## What is required:
Each line containing the string "Sicherstellen" should be copied out of the entries.

•••••

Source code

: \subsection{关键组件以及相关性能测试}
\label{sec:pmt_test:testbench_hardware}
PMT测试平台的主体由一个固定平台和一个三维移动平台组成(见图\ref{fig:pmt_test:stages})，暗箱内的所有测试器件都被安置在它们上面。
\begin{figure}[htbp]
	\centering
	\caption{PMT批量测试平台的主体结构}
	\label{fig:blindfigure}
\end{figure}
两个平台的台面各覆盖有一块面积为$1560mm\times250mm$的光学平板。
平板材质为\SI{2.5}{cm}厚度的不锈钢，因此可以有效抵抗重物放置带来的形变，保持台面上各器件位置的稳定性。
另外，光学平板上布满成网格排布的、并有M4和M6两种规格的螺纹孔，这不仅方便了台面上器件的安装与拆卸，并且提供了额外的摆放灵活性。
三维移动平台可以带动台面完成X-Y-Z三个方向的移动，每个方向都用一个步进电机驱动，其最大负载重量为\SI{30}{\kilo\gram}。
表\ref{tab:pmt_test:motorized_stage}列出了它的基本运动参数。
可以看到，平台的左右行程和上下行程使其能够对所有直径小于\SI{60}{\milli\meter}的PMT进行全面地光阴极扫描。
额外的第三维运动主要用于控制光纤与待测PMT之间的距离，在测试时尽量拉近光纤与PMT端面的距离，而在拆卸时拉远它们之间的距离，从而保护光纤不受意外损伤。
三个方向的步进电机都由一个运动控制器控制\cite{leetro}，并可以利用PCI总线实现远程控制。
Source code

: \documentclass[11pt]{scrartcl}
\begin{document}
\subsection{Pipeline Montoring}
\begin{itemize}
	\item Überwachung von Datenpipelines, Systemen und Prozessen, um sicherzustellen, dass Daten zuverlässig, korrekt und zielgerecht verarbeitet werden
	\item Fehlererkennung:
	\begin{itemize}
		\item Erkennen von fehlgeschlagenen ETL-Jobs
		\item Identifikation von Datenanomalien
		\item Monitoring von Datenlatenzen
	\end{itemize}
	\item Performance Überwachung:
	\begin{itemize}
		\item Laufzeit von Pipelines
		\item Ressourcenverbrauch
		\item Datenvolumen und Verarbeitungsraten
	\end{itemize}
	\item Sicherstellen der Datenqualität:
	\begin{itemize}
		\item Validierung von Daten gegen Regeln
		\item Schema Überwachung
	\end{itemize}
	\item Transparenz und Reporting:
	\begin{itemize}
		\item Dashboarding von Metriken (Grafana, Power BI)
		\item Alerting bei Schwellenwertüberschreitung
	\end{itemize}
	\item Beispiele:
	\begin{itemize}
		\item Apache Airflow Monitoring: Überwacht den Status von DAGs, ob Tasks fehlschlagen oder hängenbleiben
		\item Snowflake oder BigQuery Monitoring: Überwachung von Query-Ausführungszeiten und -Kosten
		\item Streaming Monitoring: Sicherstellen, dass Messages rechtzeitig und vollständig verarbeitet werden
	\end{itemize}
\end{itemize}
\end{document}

•••••

## Output:
	\item Sicherstellen der Datenqualität:
		\item Streaming Monitoring: Sicherstellen, dass Messages rechtzeitig und vollständig verarbeitet werden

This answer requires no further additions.